35 USC 102(a)(2): another inventor
“A person shall be entitled to a patent unless — the claimed invention was described in a patent issued under section 151, or in an application for patent published or deemed published under section 122(b), in which the patent or application, as the case may be, names another inventor and was effectively filed before the effective filing date of the claimed invention.”
The AIA defines an “inventor” as:
- The individual or the individuals who invented or discovered the subject matter of a patent application
The AIA also defines “joint inventor” and “co-inventor” as
- Any of the individuals who invented or discovered the subject matter of a joint invention
Inventive entities: On a patent application, both inventor and joint inventors are considered “inventive entities”
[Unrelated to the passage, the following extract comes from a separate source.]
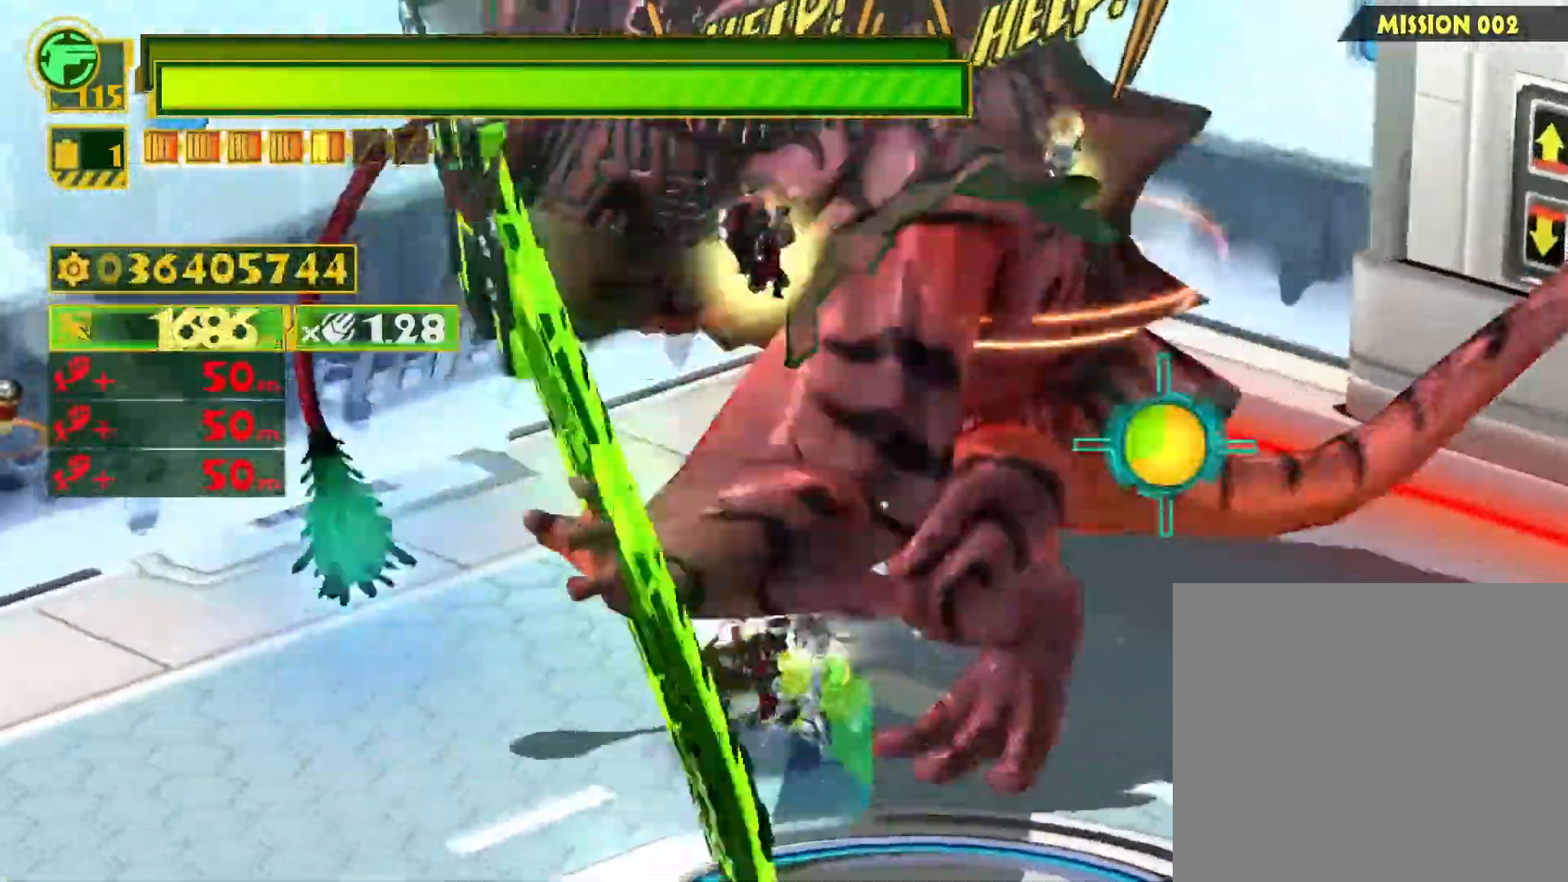
{"buttons": ["SQUARE"], "left_stick": "down-right", "right_stick": "center", "events": [[17, "CIRCLE", "down"], [100, "left_stick", "down"], [117, "CIRCLE", "up"], [283, "SQUARE", "down"], [367, "left_stick", "down-right"]]}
“A person shall be entitled to a patent unless — the claimed invention was described in a patent issued under section 151, or in an application for patent published or deemed published under section 122(b), in which the patent or application, as the case may be, names another inventor and was effectively filed before the effective filing date of the claimed invention.”
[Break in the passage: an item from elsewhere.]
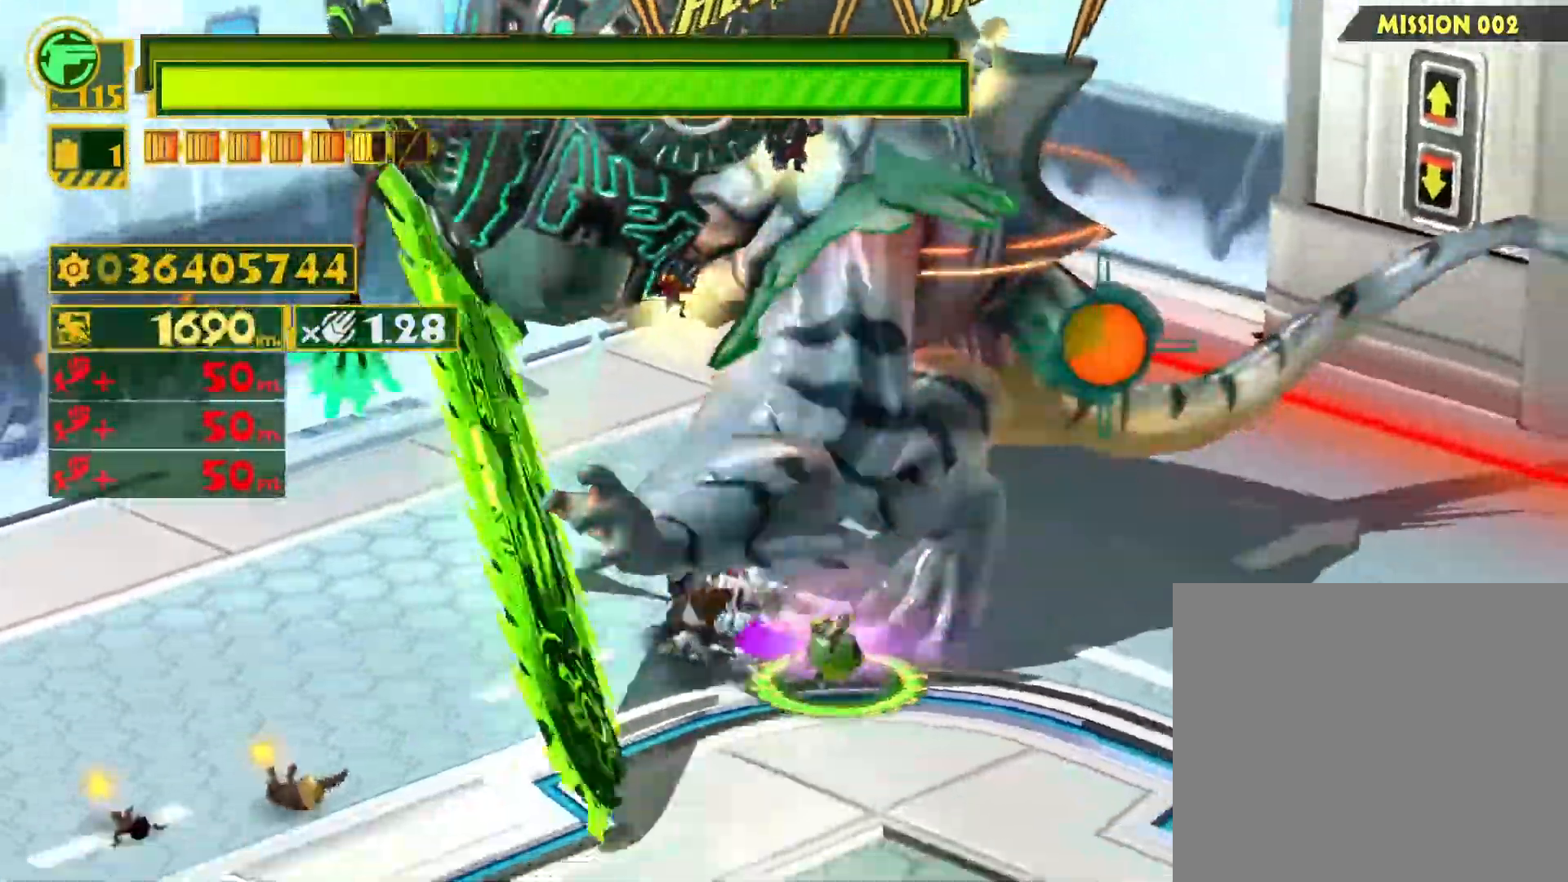
{"buttons": ["L1"], "left_stick": "down-right", "right_stick": "up", "events": [[50, "SQUARE", "up"], [50, "left_stick", "up-right"], [133, "left_stick", "center"], [183, "left_stick", "left"], [300, "L1", "down"], [333, "right_stick", "up"], [367, "left_stick", "down"], [450, "left_stick", "down-right"]]}
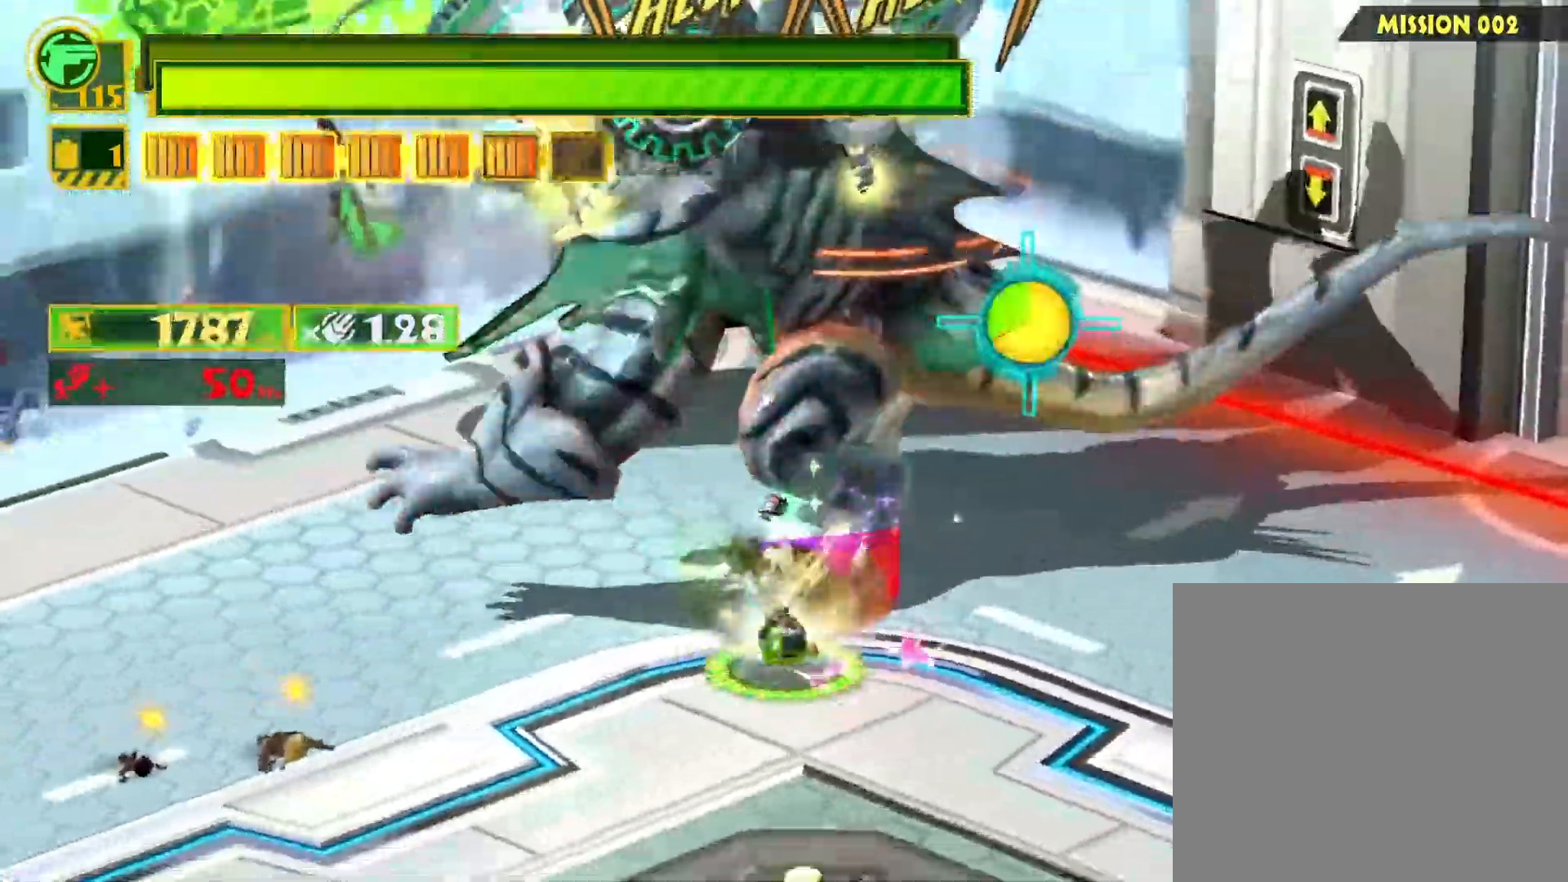
{"buttons": ["SQUARE"], "left_stick": "down-left", "right_stick": "center", "events": [[67, "L1", "up"], [117, "right_stick", "center"], [167, "SQUARE", "down"], [183, "left_stick", "down-left"]]}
- SO, in summary (thus far): The following documents would be considered as prior art:
- An already-published patent or application that describes your claimed invention (which is in an application under examination (or a patent under reexamination)
- Documents which list inventors filed prior to the patent application, and there is a difference between the inventors listed on the previous documents and the application under examination.
- The second point often comes into play with Joint inventions
- Only one inventor listed on the previous document needs to be different in order to qualify that document as prior art
- All the other inventors could be identical/the same. Just one difference, and it makes that document prior art.